Exercise: Check each line of the data for "поливу", and copy the ones that have it.

(Excerpts from a dataset)
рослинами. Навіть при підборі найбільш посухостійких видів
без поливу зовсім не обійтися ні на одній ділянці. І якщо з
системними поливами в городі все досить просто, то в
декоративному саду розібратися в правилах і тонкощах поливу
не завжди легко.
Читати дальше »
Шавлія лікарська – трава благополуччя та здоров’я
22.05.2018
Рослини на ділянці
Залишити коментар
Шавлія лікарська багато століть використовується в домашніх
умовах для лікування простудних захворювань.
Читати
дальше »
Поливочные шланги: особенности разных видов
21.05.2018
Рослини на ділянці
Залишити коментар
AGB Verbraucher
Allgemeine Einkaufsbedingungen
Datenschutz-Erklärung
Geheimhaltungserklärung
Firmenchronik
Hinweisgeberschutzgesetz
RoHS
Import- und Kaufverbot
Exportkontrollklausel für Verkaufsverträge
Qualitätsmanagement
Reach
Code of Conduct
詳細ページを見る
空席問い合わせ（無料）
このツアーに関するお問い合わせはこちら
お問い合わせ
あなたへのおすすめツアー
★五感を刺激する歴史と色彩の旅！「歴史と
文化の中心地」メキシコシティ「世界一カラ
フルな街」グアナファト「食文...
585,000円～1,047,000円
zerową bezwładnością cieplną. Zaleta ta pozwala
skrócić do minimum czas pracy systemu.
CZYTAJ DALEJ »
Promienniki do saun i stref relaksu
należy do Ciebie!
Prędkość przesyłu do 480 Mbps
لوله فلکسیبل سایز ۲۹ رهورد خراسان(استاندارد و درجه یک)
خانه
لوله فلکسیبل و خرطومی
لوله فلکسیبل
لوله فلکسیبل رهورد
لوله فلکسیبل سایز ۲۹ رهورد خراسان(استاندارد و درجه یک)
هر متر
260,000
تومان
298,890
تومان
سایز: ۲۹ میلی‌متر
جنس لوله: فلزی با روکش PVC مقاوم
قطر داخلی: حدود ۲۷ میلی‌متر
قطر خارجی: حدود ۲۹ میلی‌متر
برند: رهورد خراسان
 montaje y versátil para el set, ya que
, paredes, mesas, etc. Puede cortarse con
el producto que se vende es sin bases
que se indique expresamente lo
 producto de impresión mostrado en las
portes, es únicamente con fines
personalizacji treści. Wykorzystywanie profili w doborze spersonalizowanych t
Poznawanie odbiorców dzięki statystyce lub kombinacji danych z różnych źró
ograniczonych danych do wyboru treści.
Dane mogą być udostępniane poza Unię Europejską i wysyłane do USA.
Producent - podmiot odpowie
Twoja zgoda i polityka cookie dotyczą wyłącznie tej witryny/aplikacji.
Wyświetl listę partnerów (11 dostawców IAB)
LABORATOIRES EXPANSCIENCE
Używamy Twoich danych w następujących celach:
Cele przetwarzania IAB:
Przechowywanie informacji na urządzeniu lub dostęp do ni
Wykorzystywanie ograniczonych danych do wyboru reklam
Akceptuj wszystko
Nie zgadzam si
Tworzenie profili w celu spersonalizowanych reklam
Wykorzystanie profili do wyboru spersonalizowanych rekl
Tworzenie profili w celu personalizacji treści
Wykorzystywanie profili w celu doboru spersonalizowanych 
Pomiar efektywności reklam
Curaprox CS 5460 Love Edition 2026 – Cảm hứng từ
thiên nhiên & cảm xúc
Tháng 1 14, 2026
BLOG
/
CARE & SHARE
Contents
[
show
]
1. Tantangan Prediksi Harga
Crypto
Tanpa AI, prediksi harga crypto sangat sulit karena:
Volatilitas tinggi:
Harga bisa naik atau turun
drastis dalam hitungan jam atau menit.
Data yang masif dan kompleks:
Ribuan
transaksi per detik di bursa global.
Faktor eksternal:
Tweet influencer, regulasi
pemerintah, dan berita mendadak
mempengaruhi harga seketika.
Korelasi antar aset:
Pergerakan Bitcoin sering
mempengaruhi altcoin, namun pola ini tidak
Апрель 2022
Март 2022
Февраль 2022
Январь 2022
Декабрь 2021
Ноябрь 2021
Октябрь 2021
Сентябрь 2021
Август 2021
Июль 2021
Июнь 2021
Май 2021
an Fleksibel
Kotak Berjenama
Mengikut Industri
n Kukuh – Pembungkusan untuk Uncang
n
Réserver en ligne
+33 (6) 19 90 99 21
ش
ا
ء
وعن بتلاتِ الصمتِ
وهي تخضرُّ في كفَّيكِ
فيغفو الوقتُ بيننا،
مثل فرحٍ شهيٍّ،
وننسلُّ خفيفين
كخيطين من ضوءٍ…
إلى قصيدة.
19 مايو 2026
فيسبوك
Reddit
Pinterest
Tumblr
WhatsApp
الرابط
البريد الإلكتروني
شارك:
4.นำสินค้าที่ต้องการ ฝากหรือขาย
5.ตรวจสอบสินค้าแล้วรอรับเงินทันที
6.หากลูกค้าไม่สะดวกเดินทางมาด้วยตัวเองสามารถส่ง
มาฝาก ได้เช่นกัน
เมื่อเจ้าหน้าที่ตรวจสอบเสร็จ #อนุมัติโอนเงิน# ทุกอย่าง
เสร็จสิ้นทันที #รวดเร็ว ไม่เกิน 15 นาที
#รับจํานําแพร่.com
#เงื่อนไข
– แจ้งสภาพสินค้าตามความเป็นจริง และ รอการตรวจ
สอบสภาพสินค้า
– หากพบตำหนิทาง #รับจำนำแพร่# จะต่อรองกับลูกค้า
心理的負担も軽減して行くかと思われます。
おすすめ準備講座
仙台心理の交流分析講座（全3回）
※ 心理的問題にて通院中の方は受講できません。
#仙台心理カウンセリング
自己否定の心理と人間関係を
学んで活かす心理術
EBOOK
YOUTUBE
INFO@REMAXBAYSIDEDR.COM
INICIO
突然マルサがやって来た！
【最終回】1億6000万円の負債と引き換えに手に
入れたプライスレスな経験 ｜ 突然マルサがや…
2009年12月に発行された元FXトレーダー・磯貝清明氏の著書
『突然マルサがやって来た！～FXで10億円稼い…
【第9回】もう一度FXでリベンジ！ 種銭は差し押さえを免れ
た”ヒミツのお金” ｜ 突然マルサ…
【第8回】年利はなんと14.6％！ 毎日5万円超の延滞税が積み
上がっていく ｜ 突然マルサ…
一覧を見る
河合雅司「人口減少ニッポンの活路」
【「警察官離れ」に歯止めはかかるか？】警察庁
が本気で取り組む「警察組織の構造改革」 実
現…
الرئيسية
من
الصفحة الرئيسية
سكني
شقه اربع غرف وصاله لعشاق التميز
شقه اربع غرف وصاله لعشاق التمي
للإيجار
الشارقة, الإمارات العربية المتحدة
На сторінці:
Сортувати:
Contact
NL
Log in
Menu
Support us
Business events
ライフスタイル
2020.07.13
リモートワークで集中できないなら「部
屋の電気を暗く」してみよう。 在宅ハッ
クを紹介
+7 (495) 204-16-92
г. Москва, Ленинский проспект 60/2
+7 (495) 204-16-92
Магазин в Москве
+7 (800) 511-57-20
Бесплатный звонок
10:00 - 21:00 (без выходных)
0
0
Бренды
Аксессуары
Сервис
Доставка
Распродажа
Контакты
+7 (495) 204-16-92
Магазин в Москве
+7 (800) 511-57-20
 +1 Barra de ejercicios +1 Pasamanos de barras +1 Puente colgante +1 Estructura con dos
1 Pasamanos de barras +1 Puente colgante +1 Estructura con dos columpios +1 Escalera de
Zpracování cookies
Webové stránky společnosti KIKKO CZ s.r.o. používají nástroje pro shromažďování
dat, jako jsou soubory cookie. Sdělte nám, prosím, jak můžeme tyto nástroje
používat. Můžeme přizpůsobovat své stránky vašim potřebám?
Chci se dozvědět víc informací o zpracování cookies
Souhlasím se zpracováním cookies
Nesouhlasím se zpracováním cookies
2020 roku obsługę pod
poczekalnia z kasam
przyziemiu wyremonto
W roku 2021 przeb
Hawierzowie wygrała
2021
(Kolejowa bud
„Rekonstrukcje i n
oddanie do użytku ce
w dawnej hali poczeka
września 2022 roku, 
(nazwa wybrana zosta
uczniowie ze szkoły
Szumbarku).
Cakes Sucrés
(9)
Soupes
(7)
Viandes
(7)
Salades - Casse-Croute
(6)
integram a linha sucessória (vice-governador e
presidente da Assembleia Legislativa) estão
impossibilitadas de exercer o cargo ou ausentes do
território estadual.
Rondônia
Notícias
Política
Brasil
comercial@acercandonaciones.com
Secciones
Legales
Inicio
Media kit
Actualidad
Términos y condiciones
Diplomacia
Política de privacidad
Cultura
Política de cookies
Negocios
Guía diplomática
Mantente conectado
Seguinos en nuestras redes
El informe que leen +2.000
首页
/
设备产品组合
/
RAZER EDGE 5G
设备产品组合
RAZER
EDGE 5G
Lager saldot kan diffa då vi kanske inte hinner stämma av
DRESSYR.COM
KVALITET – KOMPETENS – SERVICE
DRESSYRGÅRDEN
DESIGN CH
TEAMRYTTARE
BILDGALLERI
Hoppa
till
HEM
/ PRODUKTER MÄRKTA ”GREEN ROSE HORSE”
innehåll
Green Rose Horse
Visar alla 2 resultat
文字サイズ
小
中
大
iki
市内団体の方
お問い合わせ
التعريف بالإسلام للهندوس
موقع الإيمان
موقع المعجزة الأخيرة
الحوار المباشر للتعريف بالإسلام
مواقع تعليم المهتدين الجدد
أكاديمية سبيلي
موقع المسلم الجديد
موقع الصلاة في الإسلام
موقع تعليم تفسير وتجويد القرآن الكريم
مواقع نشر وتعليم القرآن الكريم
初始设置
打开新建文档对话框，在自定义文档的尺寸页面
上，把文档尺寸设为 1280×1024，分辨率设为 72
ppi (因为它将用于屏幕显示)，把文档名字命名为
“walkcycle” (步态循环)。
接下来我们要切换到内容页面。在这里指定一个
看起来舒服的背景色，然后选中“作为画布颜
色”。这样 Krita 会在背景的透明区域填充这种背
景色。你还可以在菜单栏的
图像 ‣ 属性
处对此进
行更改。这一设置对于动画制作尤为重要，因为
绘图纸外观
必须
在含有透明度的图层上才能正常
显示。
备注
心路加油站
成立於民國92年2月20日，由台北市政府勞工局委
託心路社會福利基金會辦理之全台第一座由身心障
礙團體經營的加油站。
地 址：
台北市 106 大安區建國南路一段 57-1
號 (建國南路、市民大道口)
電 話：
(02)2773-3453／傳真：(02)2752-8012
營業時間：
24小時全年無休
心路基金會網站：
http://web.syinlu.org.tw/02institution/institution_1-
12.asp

Result of this task:
без поливу зовсім не обійтися ні на одній ділянці. І якщо з
декоративному саду розібратися в правилах і тонкощах поливу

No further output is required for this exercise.